Diaspora: A Tale of Transcendence (a play reading)

Speaker(s)
Shabnam Tolouei
Mohsen Yalfani
Ali Zandiyeh
Amer Mosafer
Negar Monazzami
Théo Sepanta
Date
Sun December 4th 2022, 6:00 - 8:30pm
Event Sponsor
Hamid and Christina Moghadam Program in Iranian Studies
Event is open to
Everyone
Experience Type
In-Person

Event media

Join us for a reading of Mohsen Yalfani’s play “Diaspora: A Tale of Transcendence,” directed by Shabnam Tolouei and starring Ms. Tolouei, Ali Zandiyeh, Amer Mosafer, Negar Monazzami, and Theo Sepanta. After the performance, Mr. Yalfani will join Ms. Tolouei via Zoom for a discussion with the audience about the play. 

Please note: event is in Persian.  

About the play: 

“With a backdrop of ten years of exile and a past colored and imbued by political fractions, emotional separations, imprisonments, potential executions, and....five lives—that of two women, a child, and two men—are fatefully entangled. Resolving this web of tangles necessitates an understanding and acceptance of a course of action, tantamount to going beyond self-interest, and kissing goodbye to all the niceties of which we currently avail ourselves. One of the women is absent from the stage, and the child is not a participant in this decision making. Of the three remaining, which one is endowed with the required moral and spiritual strength to put forth and act upon such a decision?”

Shabnam Tolouei

Shabnam Tolouei is an award-winning actress, playwright, and director. Born in Tehran, she was forced into exile in 2004 and became a naturalized French citizen in 2019. She has studied filmmaking in Tehran, Bagh-Ferdos Film School and Theatre Studies at Université Paris X, Nanterre, France.

She has been writing short stories for cultural magazines since 1990, acting and writing plays since 1993, and teaching acting for camera since 2001. She continues her career outside Iran as an actress, filmmaker, and playwright.

Mohsen Yalfani

Mohsen Yalfani was born in 1943 in Hamadan, Iran. He wrote his first plays in his last year in high school and submitted one to the Center for Dramatic Arts in Tehran and won a prize for it. At the age of 18 he moved to Tehran, and while studying at the Teachers' Training College, another of his plays won the same prize. This play was staged in the major theater in Tehran in 1966. 

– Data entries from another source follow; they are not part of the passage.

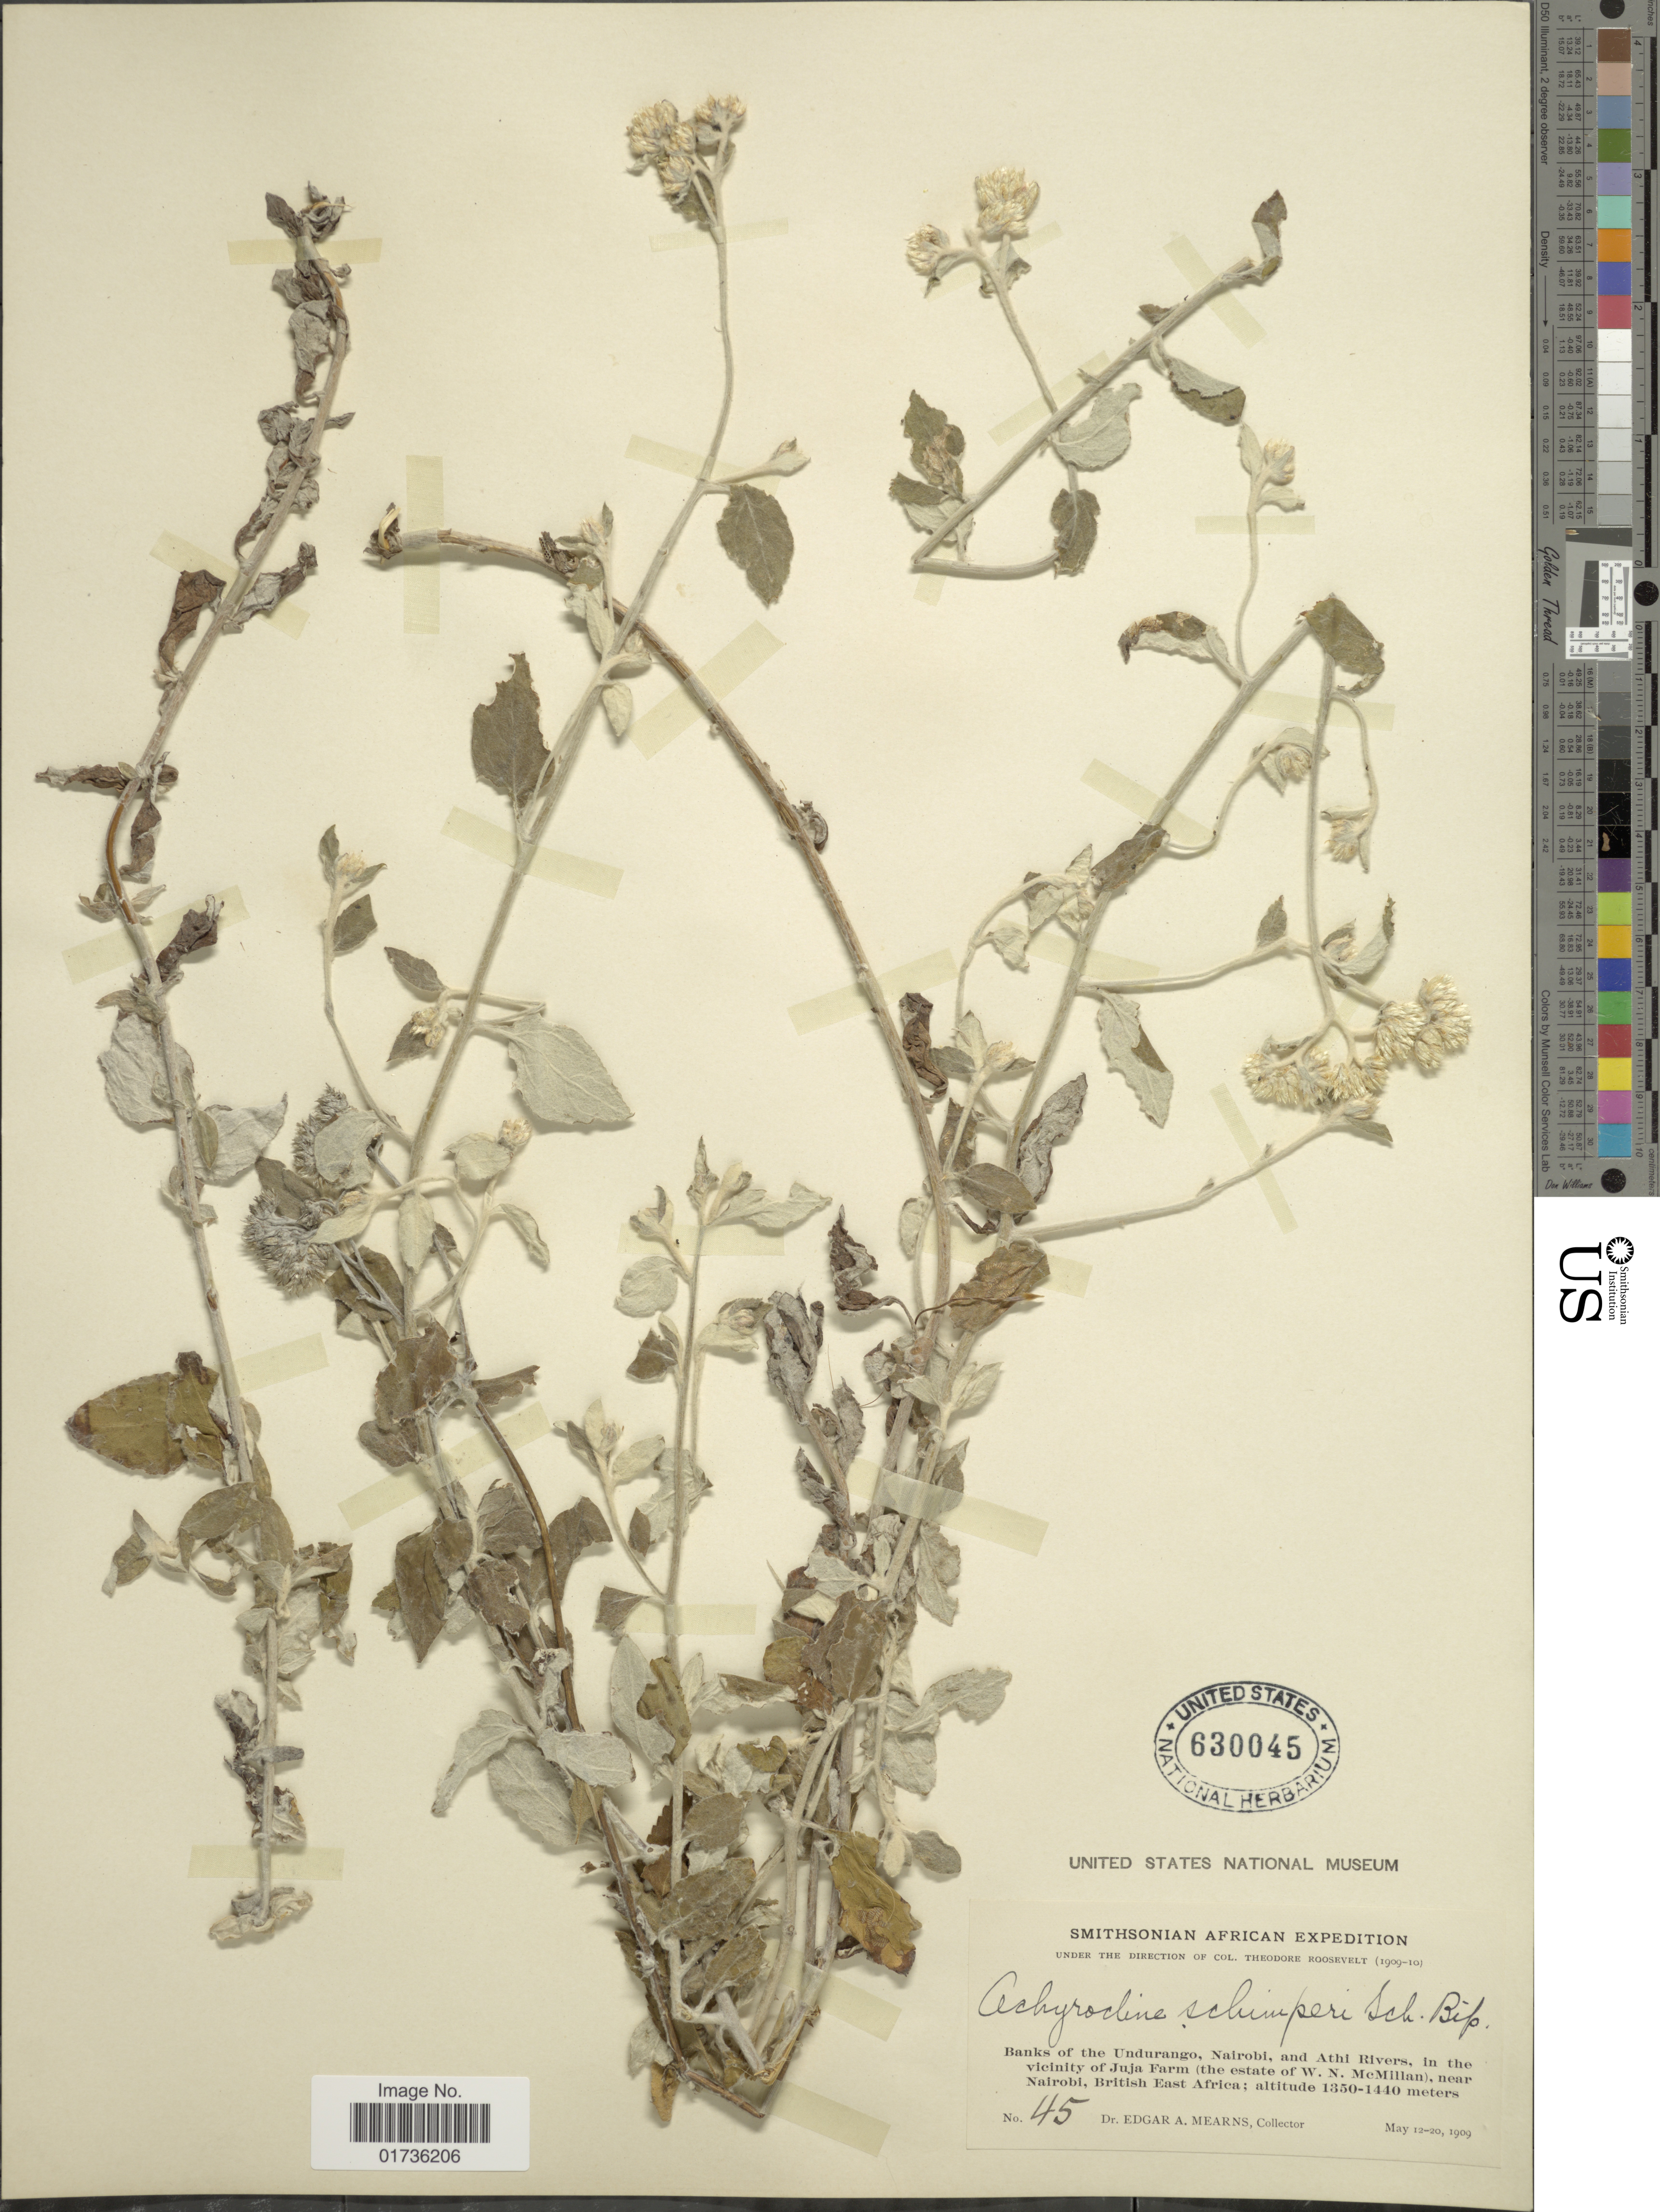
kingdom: Plantae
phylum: Tracheophyta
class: Magnoliopsida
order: Asterales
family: Asteraceae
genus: Achyrocline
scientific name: Achyrocline schimperi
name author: Sch. Bip. ex A. Rich.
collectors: E. A. Mearns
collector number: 45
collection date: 1909-05-12/1909-05-20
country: Kenya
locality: Banks of the Undurango, Nairobi, and Athi Rivers, in the vicinity of Juja Farm (the Estate of W.N. McMillan), near Nairobi, British East Africa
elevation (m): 1350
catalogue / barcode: US 630045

Yalfani wrote several one act plays that were published in literary magazines and produced for Iranian television. In 1970 he wrote “The Teachers” which was staged in Tehran. The play was stopped by the Shah’s SAVAK and Yalfani along with the director, Saeid Soltanpoor, were arrested and spent three months in prison. Henceforth, all of Yalfani’s plays were prohibited from being staged or published.

In 1973, while collaborating with the Iran Theatre Association, he was arrested, along with his coworkers and friends, and imprisoned for four years. In prison, he translated and adapted the book Voice and the Actor by Cicely Berry and wrote his one-act play “On the Beach.”

When released in 1978, Yalfani collaborated with the Iranian Writers' Association (of which he was elected as a member of the secretariat). After the Islamic Regime’s crackdown on democratic associations, Yalfani left Iran, in disguise, and sought political asylum in France.

CAST

Ali Zandiyeh

Ali Zandiyeh studied dramatic literature in Iran. After immigrating to the United States, he became a member of Professor Bahram Beyzaie’s theater group at Iranian studies, Stanford University, and appeared in “Ardaviraf’s Report”, “Tarabnameh” and “Crossroads.”

Amer Mosafer

Amer Mosafer is an actor, theater director, dancer, and choreographer. Beginning his artistic career in 1992 as an actor, he has now participated in more than 30 theatrical productions in Iran as well as in the U.S. He is versed in Iranian folk, modern, and contemporary dance forms and has been choreographer of eight drama projects, and director of three plays.

Negar Monazzami

Negar Monazzami has her BA in acting from Azad University. She began acting in 1999 at the acting institution of Hamid Smandarian and performed in multiple plays, shows, and films including the film “Shirin” by Abbas Kiarostami. She currently lives in San Jose, CA.

Theo Sepanta

Théo Sepanta was born in France in 2009 and attended his first dramatic art classes in Paris at the age of 4. He has already acted in two films. Mr. Yalfani's play-reading is his first appearance in a professional theatrical project.

Negar Asef as technical assistant.

Part of the Stanford Festival of Iranian Arts.